Analysis of mRNAs from liver biopsy samples of patients with chronic hepatitis C revealed that the levels of nuclear receptor expression were correlated with those of drug-metabolizing enzymes and transporters in relation to the development of fibrosis. Overall, the median mRNA level was largely dependent on fibrosis stage (F), and that for stage 3 patients (F3) was about 50% less than that for F1 patients. Levels of expression of AhR, together with CAR and PXR, were lowest in livers of F3 patients. Multivariate linear regression analysis revealed that AhR expression appeared to be involved in the regulation of CYP1A2, 2E1, 2D6, UGT1A, MDR1/3, MRP2/3, NTCP and OCT1 in the livers of patients with chronic hepatitis C. These results suggest that downregulation of AhR during the progression of liver fibrosis is associated with decreased expression levels of these phase I and II enzymes and drug transporters during inflammation-related signal transduction between AhR and other nuclear receptors.

Decreased expression of cytochromes P450 1A2, 2E1, and 3A4 and drug transporters Na+-taurocholate-cotransporting polypeptide, organic cation transporter 1, and organic anion-transporting peptide-C correlates with the progression of liver fibrosis in chronic hepatitis C patients.
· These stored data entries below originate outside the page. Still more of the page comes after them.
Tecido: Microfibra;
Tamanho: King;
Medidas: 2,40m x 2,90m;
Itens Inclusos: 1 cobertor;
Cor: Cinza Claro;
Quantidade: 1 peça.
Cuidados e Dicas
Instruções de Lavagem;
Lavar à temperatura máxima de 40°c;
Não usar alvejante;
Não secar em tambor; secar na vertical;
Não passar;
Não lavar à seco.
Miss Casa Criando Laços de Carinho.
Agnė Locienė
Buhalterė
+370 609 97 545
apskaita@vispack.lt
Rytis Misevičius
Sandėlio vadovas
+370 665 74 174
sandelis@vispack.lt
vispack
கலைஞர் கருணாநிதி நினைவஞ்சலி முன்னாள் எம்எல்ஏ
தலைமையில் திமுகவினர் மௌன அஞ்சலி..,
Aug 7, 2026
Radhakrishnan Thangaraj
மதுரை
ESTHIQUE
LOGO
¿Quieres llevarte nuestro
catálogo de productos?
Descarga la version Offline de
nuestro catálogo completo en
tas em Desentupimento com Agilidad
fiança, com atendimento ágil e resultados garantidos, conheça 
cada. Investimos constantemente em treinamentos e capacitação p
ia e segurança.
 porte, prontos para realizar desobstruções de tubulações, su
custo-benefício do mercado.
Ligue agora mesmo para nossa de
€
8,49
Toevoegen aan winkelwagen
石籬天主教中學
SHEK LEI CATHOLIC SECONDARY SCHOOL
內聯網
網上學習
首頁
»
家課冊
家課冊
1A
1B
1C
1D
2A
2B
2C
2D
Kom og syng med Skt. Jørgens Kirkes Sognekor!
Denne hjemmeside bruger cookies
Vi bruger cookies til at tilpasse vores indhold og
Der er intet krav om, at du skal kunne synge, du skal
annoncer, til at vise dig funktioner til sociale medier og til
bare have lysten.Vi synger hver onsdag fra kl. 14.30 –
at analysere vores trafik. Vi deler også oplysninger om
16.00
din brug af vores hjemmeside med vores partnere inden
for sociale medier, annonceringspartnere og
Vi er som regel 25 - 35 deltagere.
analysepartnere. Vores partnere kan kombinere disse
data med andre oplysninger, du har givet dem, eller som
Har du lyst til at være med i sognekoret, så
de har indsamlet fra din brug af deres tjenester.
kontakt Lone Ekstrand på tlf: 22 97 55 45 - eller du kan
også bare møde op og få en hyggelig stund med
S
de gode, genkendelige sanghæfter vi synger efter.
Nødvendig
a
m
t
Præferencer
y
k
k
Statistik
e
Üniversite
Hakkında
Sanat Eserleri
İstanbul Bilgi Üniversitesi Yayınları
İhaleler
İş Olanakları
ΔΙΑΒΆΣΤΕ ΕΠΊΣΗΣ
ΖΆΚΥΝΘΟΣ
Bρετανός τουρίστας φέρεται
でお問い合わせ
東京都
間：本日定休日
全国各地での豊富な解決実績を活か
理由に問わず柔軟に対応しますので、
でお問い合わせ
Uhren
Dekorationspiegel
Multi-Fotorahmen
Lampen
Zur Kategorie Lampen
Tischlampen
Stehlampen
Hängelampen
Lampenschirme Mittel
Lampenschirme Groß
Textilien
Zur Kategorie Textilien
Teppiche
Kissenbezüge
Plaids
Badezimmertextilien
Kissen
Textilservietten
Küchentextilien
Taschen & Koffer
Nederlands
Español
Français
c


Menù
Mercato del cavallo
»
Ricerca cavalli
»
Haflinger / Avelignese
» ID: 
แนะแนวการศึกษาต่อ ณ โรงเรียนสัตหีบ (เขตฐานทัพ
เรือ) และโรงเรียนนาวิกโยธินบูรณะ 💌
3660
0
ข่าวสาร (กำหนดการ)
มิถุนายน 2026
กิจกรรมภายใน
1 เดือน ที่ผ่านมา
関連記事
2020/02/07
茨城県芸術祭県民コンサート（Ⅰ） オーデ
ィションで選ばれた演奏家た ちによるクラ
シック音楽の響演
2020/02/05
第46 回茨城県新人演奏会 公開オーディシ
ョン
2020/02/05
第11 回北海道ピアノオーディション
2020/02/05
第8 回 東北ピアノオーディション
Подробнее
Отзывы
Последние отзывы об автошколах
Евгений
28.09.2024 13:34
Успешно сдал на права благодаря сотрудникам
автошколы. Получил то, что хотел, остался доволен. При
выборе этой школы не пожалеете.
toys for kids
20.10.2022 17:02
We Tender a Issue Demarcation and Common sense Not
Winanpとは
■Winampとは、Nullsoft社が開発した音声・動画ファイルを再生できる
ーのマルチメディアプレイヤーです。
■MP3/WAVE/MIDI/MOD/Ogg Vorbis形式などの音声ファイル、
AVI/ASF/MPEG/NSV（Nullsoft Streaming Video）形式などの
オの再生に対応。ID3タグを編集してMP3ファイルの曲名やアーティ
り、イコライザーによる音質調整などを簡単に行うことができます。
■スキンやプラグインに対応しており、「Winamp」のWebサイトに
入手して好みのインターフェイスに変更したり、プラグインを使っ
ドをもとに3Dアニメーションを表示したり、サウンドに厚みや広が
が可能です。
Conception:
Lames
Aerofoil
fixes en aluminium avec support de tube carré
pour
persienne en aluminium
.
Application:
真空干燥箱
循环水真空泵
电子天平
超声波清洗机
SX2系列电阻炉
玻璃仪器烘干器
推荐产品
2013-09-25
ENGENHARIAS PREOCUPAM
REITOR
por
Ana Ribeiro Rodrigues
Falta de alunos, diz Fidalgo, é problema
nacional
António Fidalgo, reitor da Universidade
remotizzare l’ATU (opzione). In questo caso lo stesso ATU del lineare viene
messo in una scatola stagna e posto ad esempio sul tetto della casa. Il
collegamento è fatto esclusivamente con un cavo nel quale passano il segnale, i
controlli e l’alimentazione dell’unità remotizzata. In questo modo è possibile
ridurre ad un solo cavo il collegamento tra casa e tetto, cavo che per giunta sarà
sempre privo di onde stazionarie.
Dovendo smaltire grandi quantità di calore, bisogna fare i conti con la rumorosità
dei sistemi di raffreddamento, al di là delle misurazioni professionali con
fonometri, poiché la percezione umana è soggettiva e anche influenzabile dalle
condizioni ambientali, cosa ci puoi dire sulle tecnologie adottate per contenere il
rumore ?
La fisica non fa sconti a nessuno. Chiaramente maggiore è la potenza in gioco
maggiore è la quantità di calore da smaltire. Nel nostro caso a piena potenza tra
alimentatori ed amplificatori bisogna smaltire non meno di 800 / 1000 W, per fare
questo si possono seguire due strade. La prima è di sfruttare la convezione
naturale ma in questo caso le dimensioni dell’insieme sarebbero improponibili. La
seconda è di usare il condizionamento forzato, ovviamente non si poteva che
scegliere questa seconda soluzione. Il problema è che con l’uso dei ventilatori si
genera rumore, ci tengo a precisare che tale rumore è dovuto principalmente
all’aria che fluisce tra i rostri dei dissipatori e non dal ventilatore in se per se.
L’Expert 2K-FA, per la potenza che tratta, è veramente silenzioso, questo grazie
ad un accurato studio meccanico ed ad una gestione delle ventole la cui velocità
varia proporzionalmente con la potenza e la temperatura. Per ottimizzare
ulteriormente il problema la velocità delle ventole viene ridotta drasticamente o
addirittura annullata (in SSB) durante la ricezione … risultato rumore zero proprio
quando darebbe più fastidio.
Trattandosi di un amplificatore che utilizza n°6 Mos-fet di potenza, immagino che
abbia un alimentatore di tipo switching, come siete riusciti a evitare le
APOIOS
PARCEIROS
Patients with chronic hepatitis C viral infection underwent liver biopsies and laboratory studies for evaluation and to determine subsequent treatment. Changes in status of drug metabolism and disposition may vary with chronic hepatitis C stage and should be assessed. Total RNA was extracted from liver biopsy specimens (n = 63) and reverse transcribed to yield cDNA. Relative mRNA levels of drug-metabolizing enzymes, transporters, nuclear receptors, and proinflammatory cytokines were analyzed with normalization to glyceraldehyde 3-phosphate dehydrogenase expression. mRNAs encoding cytochromes P450 1A2, 2E1, and 3A4, and drug transporters, Na(+)-taurocholate-cotransporting polypeptide, organic anion-transporting peptide-C, and organic cation transporter 1 showed remarkable decreases, and tumor necrosis factor-alpha showed an increase according to fibrosis stage progression. HepG2 cells and primary hepatocytes of two human individuals were treated with interleukin 1beta, interleukin 6, or tumor necrosis factor-alpha. CYP1A2 and Na(+)-taurocholate-cotransporting polypeptide mRNA levels significantly decreased in HepG2 cells with interleukin 1beta and interleukin 6 treatments. CYP2E1 and organic cation transporter 1 mRNA levels significantly decreased with tumor necrosis factor-alpha treatment only in HepG2. These results suggested that down-regulation of CYP1A2, 2E1, and 3A4, and drug transporters, Na(+)-taurocholate-cotransporting polypeptide, organic anion-transporting peptide-C, and organic cation transporter 1, manifested in livers of patients with chronic hepatitis C viral infection, was associated, at least in part, with the elevated production of proinflammatory cytokines, including tumor necrosis factor-alpha.